05 ago 2016 . Actualizado a las 09:36 h.

El sur es una promesa eterna en el horizonte de los norteños. A veces vuelvo a una novela que me gustó mucho hace unos cuantos años y que habla precisamente de eso, de la fascinación por el Sur -en este caso formulado con esa mayúscula evocadora que habla de paisajes que acaso existan sólo en nuestra imaginación, de vientos que jamás han alborotado nuestro pelo, de olores con los que ni siquiera tenemos la capacidad de fantasear- y de ese síndrome de Gauguin que todo hombre que se precie ha de llevar consigo hasta que no quede más remedio que asumir la lánguida resignación de Salvatore Quasimodo («più nessuno mi porterà nel sud»), porque inevitablemente tendrá que llegar el momento en el que descubramos que los sueños son mentira. Víctor Erice dirigió una película sobre el sur en la que sólo sale el norte, una genialidad obligada por la falta de presupuesto y los recelos de un productor que no acababa de ver lo que el cineasta vasco proponía. La película se inspira en un relato de Adelaida García Morales que lleva ese mismo título, El sur, y en el que la tesis sí se confronta a su antítesis en unos párrafos poblados de claroscuros, los que median entre la luminosidad de lo evidente y el vislumbramiento de una frustración.

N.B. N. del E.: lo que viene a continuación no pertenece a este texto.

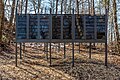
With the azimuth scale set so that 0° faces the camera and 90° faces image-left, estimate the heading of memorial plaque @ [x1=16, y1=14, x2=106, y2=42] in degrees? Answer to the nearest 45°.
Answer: approximately 0°
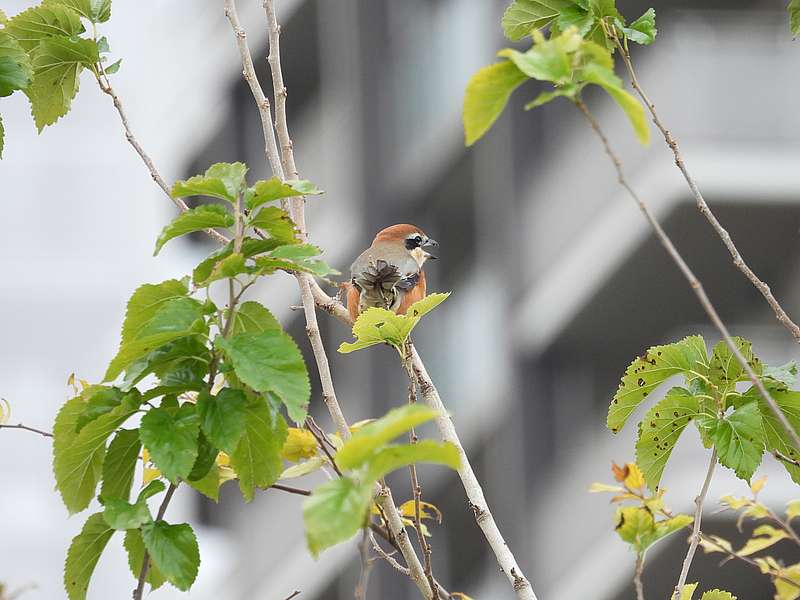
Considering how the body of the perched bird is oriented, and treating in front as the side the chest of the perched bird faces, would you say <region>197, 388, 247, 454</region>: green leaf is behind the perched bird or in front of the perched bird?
behind

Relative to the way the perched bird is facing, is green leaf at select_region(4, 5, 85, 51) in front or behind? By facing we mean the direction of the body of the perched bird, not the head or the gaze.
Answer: behind

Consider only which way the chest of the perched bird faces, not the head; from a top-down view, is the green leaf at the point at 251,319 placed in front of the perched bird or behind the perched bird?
behind

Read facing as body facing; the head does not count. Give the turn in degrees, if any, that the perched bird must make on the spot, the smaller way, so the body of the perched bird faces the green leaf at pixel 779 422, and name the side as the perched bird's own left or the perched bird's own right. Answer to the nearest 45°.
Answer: approximately 135° to the perched bird's own right

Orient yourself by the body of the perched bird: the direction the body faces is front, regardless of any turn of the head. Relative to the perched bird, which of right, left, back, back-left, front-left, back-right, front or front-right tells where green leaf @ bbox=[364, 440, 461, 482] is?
back-right

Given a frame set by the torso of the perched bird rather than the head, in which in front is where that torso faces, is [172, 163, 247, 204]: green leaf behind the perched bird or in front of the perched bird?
behind

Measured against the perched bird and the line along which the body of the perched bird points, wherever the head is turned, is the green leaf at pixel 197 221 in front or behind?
behind

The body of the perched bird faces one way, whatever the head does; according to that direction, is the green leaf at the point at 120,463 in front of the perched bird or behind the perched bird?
behind

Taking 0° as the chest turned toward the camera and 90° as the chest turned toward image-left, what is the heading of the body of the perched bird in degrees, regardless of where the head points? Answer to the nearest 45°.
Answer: approximately 225°
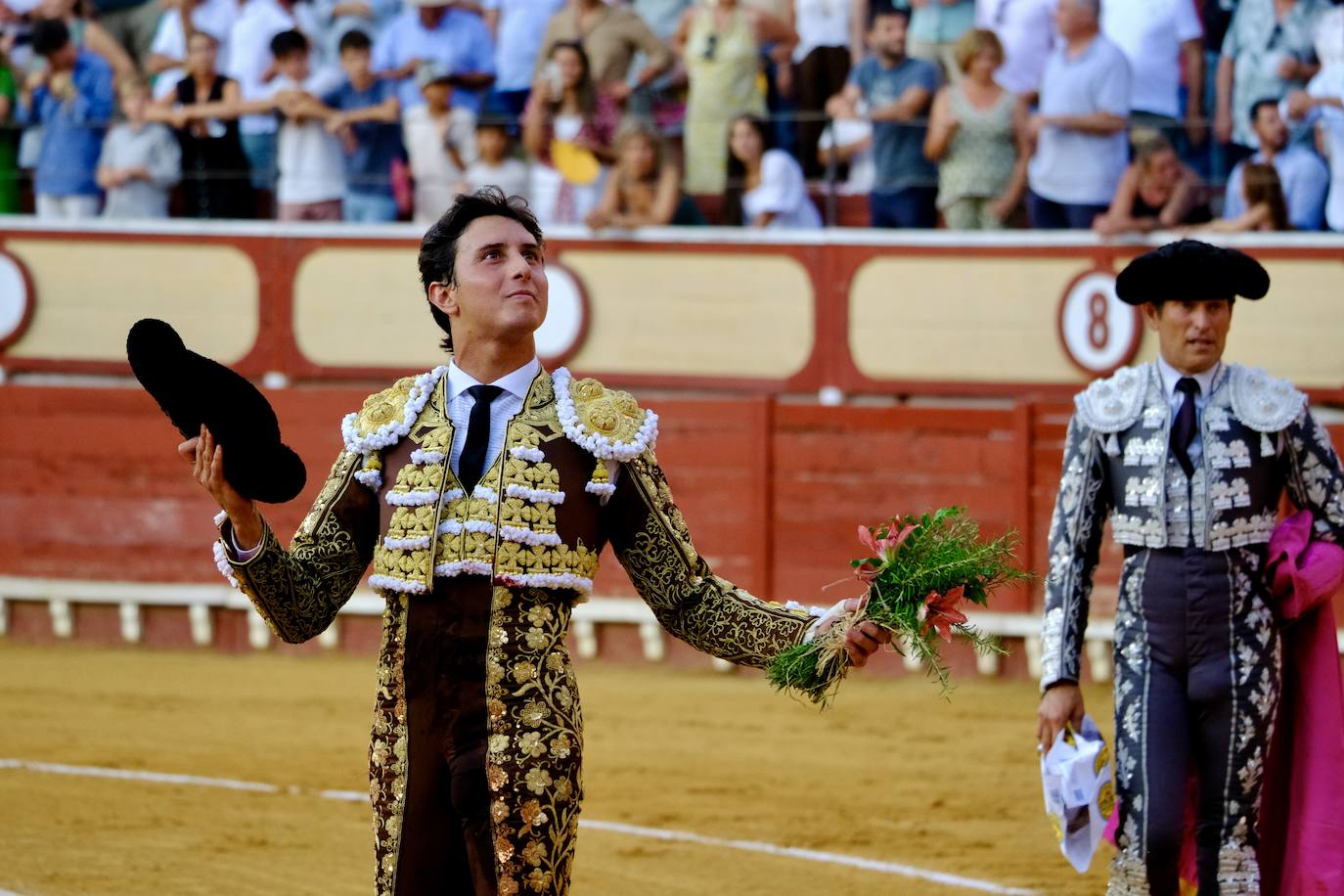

Cada persona lleva su propio sur a cuestas porque el sur no es otra cosa que las antípodas íntimas de cada cual. Stuart Pedrell, multimillonario constructor de la Barcelona que se disponía a encarar la Transición, lo buscó en una barriada obrera cuyas viviendas él mismo había promovido, naufragando durante meses en una vida que no era la suya, sino la de aquellos a los que siempre había evitado parecerse, porque los polos opuestos se atraen y nada nos explica mejor que nuestro negativo. Robert Louis Stevenson, burgués de salud maltrecha, escribió La isla del tesoro y huyó atraído por sus propias fantasías hasta una playa anclada junto a la cumbre del Vaea. Allí los nativos le llamaron Tusitala, que significa «contador de historias» y fue el apodo más afortunado que le pudieron poner a alguien que no se dedicó nunca a otra cosa, y en aquellas latitudes recibió sepultura cuando la muerte llamó a su puerta y él la recibió componiendo un epitafio que es una declaración de finales y un poema memorable. Tres versos limpios como un cristal de diamante inspirados por la única satisfacción digna que puede procurar la vida. «Aquí yace donde quiso yacer. / De vuelta del mar está el marinero, / de vuelta del monte está el cazador».